A plan to tackle alcohol-related health problems in Essex has been drawn up amid concerns the number of people being hospitalised with associated diseases is rising.

Essex County Council says by 2024 it wants to double the proportion of dependent drinkers accessing effective treatment from 10% to 20%, which is above the Government’s recommendation of 15%.

The authority also wants to have “continued to reduce the rate of increase in alcohol-related hospital admission to five per cent”.

The Director of Public Health and the Executive Director of Adult Social Care have been charged with developing strategic plans, identifying the ambitions and outcomes to which Essex County Council is committed for achievement by 2025 as part of its Public Health and Adult Social Care Priorities.

In Essex, there were 30,500 people admitted to hospital in 2018/19 – up 39 per cent in six years from 22,070 in 2012/2013.

Conditions for hospital admission due to alcohol include cardiovascular disease, breast cancer, alcohol poisoning, and alcoholic liver disease.

New figures released by the Office for National Statistics have revealed that alcohol-specific deaths recorded in 2020, whilst the pandemic hit the world, are the highest ever recorded in history for people living across the East of England.

The data – analysed by alcohol-addiction treatment experts UKAT – shows that the alcohol death toll across the East in 2020 stands at 568 – a five per cent annual rise from when 543 alcohol-specific deaths were recorded.

Nuno Albuquerque, Head of Treatment for the UK Addiction Treatment Group (UKAT) said: “We must remember that these aren’t just numbers.
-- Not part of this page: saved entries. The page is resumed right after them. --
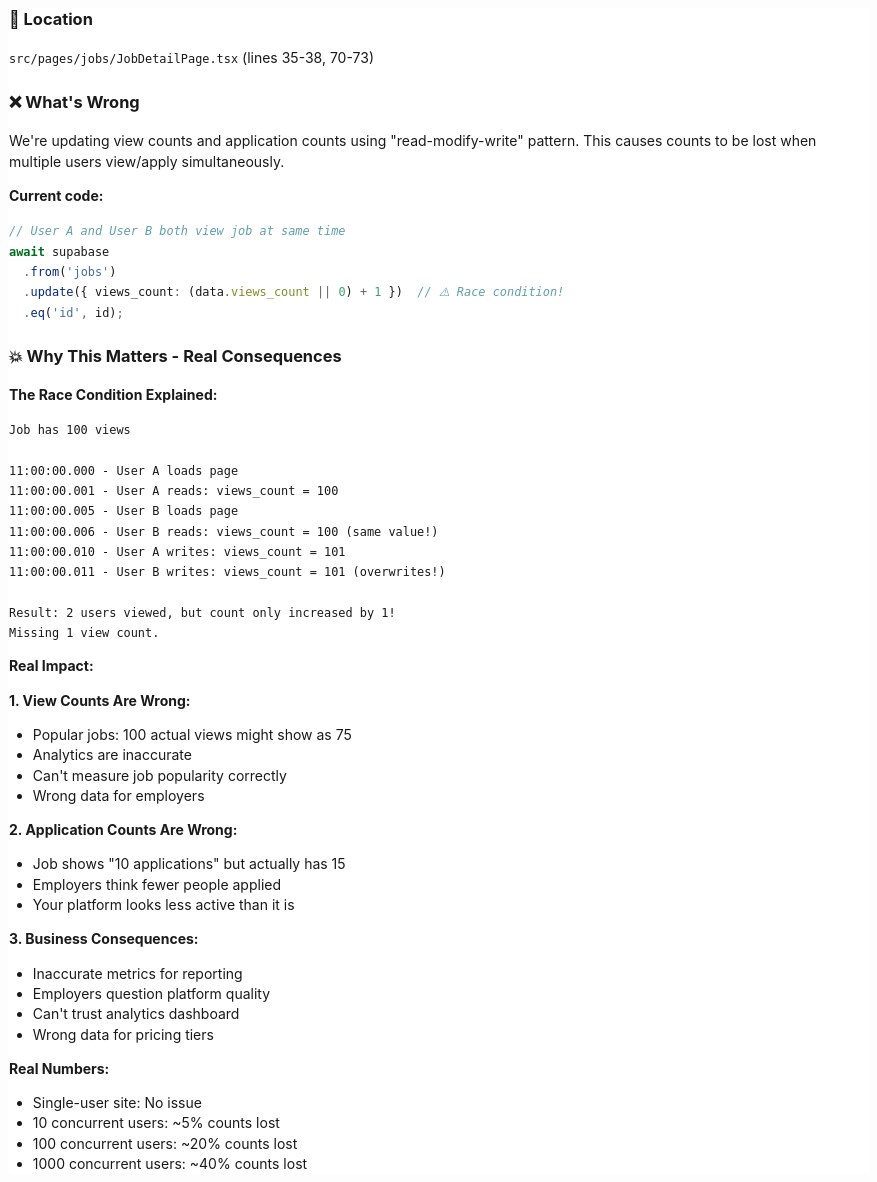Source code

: ### 📍 Location
`src/pages/jobs/JobDetailPage.tsx` (lines 35-38, 70-73)

### ❌ What's Wrong
We're updating view counts and application counts using "read-modify-write" pattern. This causes counts to be lost when multiple users view/apply simultaneously.

**Current code:**
```typescript
// User A and User B both view job at same time
await supabase
  .from('jobs')
  .update({ views_count: (data.views_count || 0) + 1 })  // ⚠️ Race condition!
  .eq('id', id);
```

### 💥 Why This Matters - Real Consequences

**The Race Condition Explained:**

```
Job has 100 views

11:00:00.000 - User A loads page
11:00:00.001 - User A reads: views_count = 100
11:00:00.005 - User B loads page
11:00:00.006 - User B reads: views_count = 100 (same value!)
11:00:00.010 - User A writes: views_count = 101
11:00:00.011 - User B writes: views_count = 101 (overwrites!)

Result: 2 users viewed, but count only increased by 1!
Missing 1 view count.
```

**Real Impact:**

**1. View Counts Are Wrong:**
- Popular jobs: 100 actual views might show as 75
- Analytics are inaccurate
- Can't measure job popularity correctly
- Wrong data for employers

**2. Application Counts Are Wrong:**
- Job shows "10 applications" but actually has 15
- Employers think fewer people applied
- Your platform looks less active than it is

**3. Business Consequences:**
- Inaccurate metrics for reporting
- Employers question platform quality
- Can't trust analytics dashboard
- Wrong data for pricing tiers

**Real Numbers:**
- Single-user site: No issue
- 10 concurrent users: ~5% counts lost
- 100 concurrent users: ~20% counts lost
- 1000 concurrent users: ~40% counts lost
“These are people’s mothers, fathers, neighbours and friends living across the East who have lost their lives to alcohol.

“The ramifications of which meant that people had to endure the heartache of losing a loved one to a substance so widely accepted in society in the midst of a global pandemic.

“2020 was an incredibly difficult year, and so it is saddening but unsurprising to see that more people than ever turned to alcohol as a coping strategy, which in these instances, caused them to lose their lives.”

The Department of Health and Social Care in England said it was giving £3.2bn to local authorities across the country to spend on services including drug and alcohol treatment, but the experts at UKAT worry this money will just “get lost in the system”.